# GIVEN DATA
*** Block opens ***
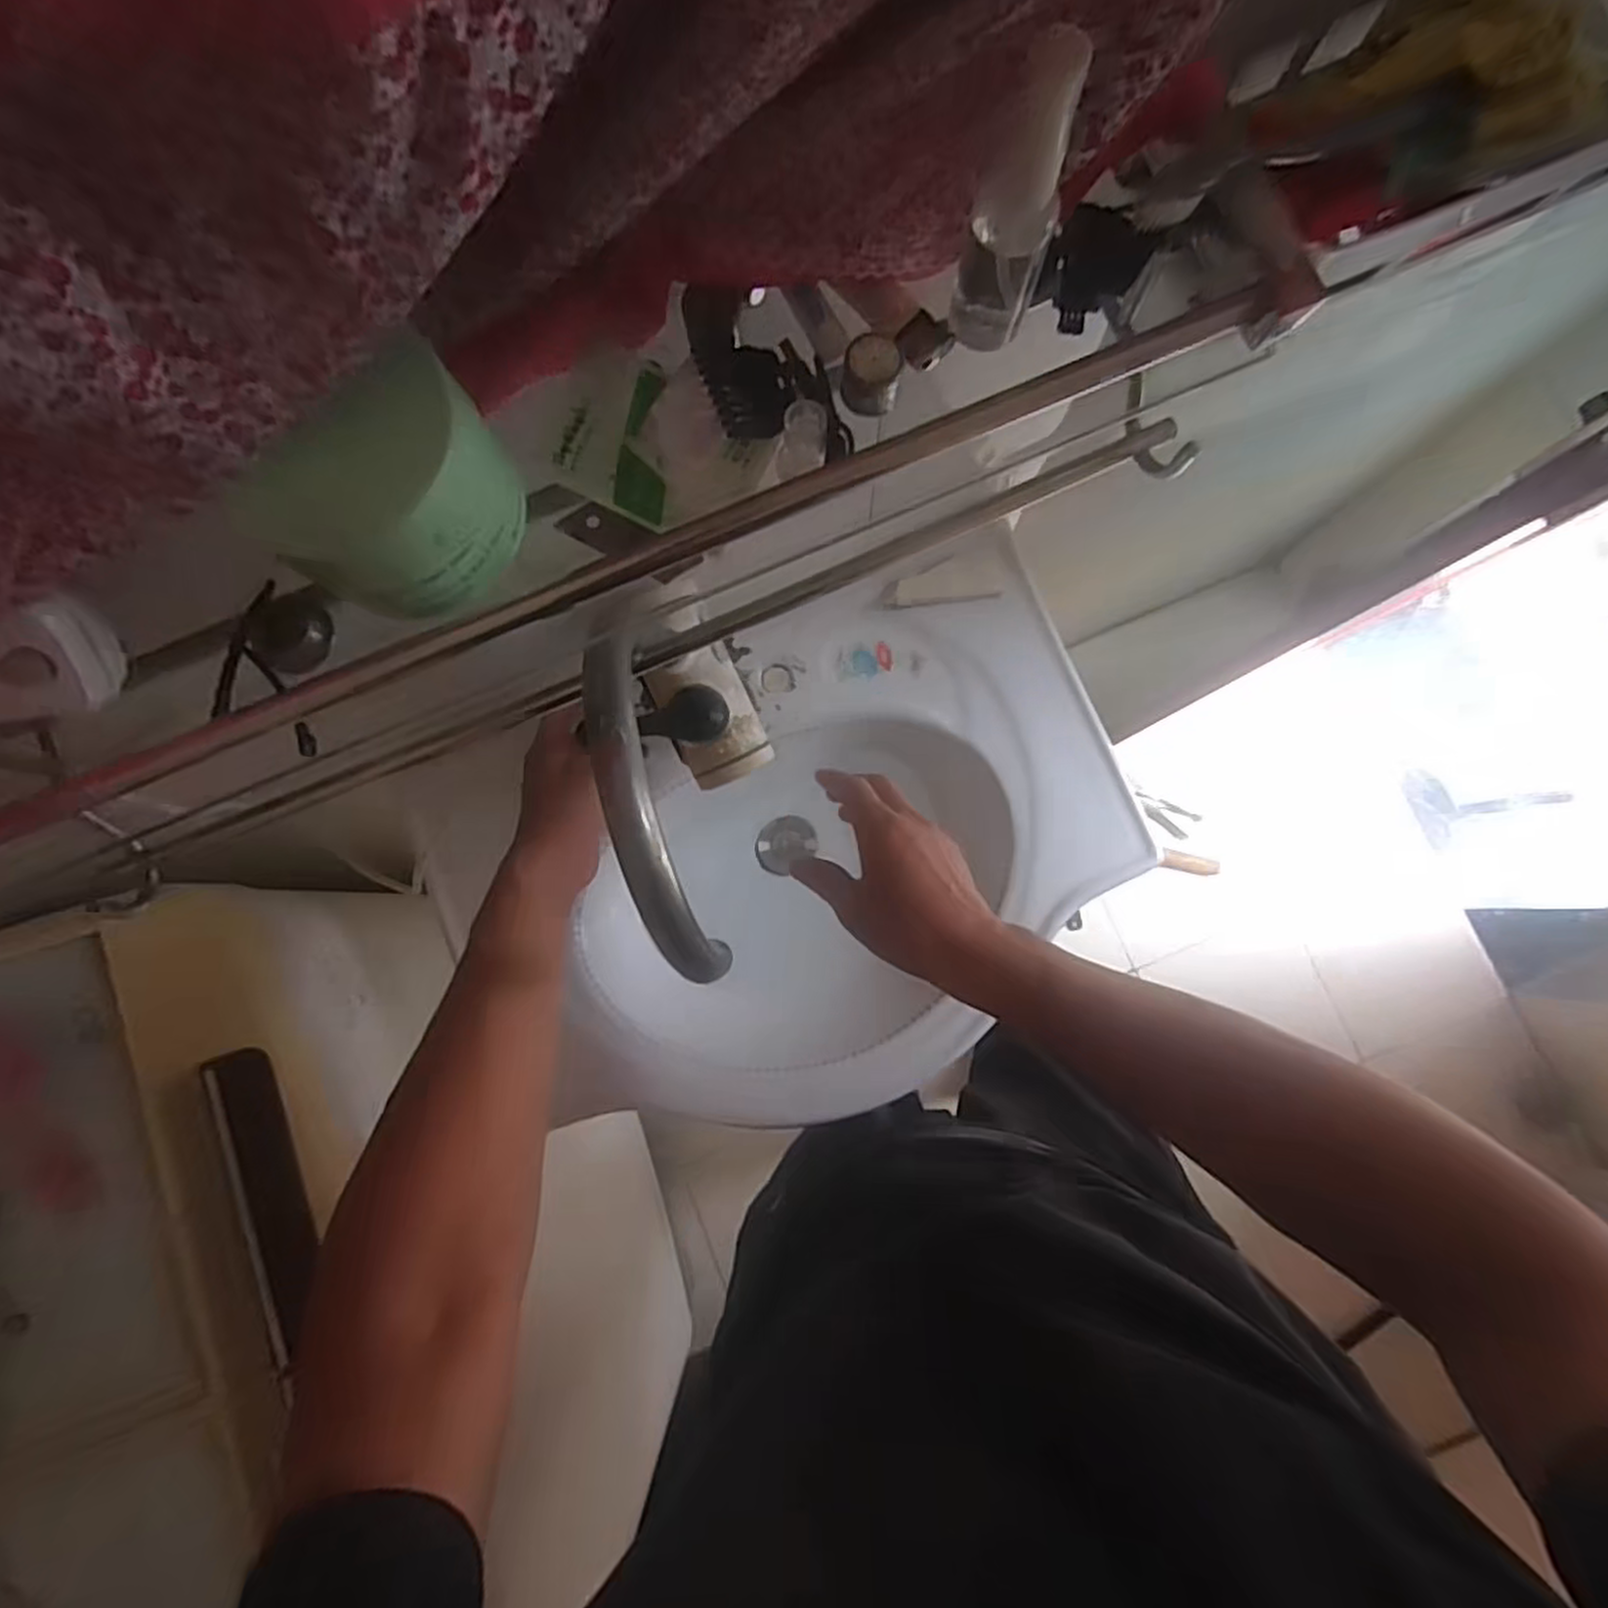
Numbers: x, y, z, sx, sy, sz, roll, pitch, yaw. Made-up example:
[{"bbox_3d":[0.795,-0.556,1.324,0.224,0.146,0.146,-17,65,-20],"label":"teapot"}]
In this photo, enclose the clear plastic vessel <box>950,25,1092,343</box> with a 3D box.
[{"bbox_3d":[0.072,-0.202,0.256,0.028,0.099,0.022,15,83,5],"label":"clear plastic vessel"}]

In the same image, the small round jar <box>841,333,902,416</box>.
[{"bbox_3d":[0.026,-0.166,0.293,0.021,0.020,0.020,3,82,4],"label":"small round jar"}]

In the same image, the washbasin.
[{"bbox_3d":[0.030,0.043,0.721,0.516,0.153,0.403,-22,81,0],"label":"washbasin"}]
*** Block closes ***
# ACTION ITEM
Reproduce the records above exactly, leaving out every picture they contain.

# EXERCISE SOLUTION
Numbers: x, y, z, sx, sy, sz, roll, pitch, yaw. Made-up example:
[{"bbox_3d":[0.795,-0.556,1.324,0.224,0.146,0.146,-17,65,-20],"label":"teapot"}]
In this photo, enclose the clear plastic vessel <box>950,25,1092,343</box> with a 3D box.
[{"bbox_3d":[0.072,-0.202,0.256,0.028,0.099,0.022,15,83,5],"label":"clear plastic vessel"}]

In the same image, the small round jar <box>841,333,902,416</box>.
[{"bbox_3d":[0.026,-0.166,0.293,0.021,0.020,0.020,3,82,4],"label":"small round jar"}]

In the same image, the washbasin.
[{"bbox_3d":[0.030,0.043,0.721,0.516,0.153,0.403,-22,81,0],"label":"washbasin"}]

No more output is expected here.